Cash management refers to a broad area of finance involving the collection, handling, and usage of cash. It involves assessing market liquidity, cash flow, and investments.
An overdraft occurs when money is withdrawn from a bank account and the available balance goes below zero. In this situation the account is said to be "overdrawn". If there is a prior agreement with the account provider for an overdraft, and the amount overdrawn is within the authorized overdraft limit, then interest is normally charged at the agreed rate. If the negative balance exceeds the agreed terms, then additional fees may be charged and higher interest rates may apply.
Payment cards are part of a payment system issued by financial institutions, such as a bank, to a customer that enables its owner to access the funds in the customer's designated bank accounts, or through a credit account and make payments by electronic funds transfer and access automated teller machines (ATMs). Such cards are known by a variety of names including bank cards, ATM cards, MAC, client cards, key cards or cash cards.
A bank statement is an official summary of financial transactions occurring within a given period for each bank account held by a person or business with a financial institution.
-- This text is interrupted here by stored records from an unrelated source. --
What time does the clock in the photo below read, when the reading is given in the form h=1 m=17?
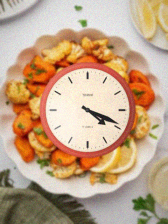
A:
h=4 m=19
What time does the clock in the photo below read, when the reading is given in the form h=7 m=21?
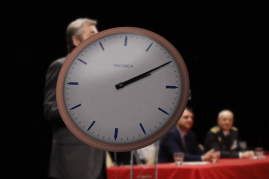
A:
h=2 m=10
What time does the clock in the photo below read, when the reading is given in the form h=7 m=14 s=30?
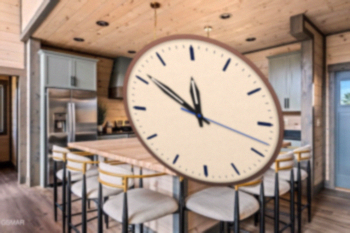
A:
h=11 m=51 s=18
Such statements are prepared by the financial institution, are numbered and indicate the period covered by the statement, and may contain other relevant information for the account type, such as how much is payable by a certain date. The start date of the statement period is usually the day after the end of the previous statement period.
In accounting, reconciliation is the process of ensuring that two sets of records are in agreement. Reconciliation is used to ensure that the money leaving an account matches the actual money spent. This is done by making sure the balances match at the end of a particular accounting period.
A foreign exchange hedge is a method used by companies to eliminate or "hedge" their foreign exchange risk resulting from transactions in foreign currencies. This is done using either the cash flow hedge or the fair value method. The accounting rules for this are addressed by both the International Financial Reporting Standards (IFRS) and by the US Generally Accepted Accounting Principles as well as other national accounting standards.
A credit card is a payment card issued to users (cardholders) to enable the cardholder to pay a merchant for goods and services based on the cardholder's promise to the card issuer to pay them for the amounts plus the other agreed charges. The card issuer creates a revolving account and grants a line of credit to the cardholder, from which the cardholder can borrow money for payment to a merchant or as a cash advance.
A bank is a financial institution that accepts deposits from the public and creates credit. Lending activities can be performed either directly or indirectly through capital markets. Due to their importance in the financial stability of a country, banks are highly regulated in most countries. Most nations have institutionalized a system known as fractional reserve banking under which banks hold liquid assets equal to only a portion of their current liabilities. In addition to other regulations intended to ensure liquidity, banks are generally subject to minimum capital requirements based on an international set of capital standards, known as the Basel Accords.
A joint account is a bank account that has been opened by two or more individuals or entities. Joint accounts are commonly opened by close relatives or by business partners, but it can be used in other circumstances, such as by a club committee.
A deposit account is a savings account, current account or any other type of bank account that allows money to be deposited and withdrawn by the account holder. These transactions are recorded on the bank's books, and the resulting balance is recorded as a liability for the bank and represents the amount owed by the bank to the customer. Some banks may charge a fee for this service, while others may pay the customer interest on the funds deposited.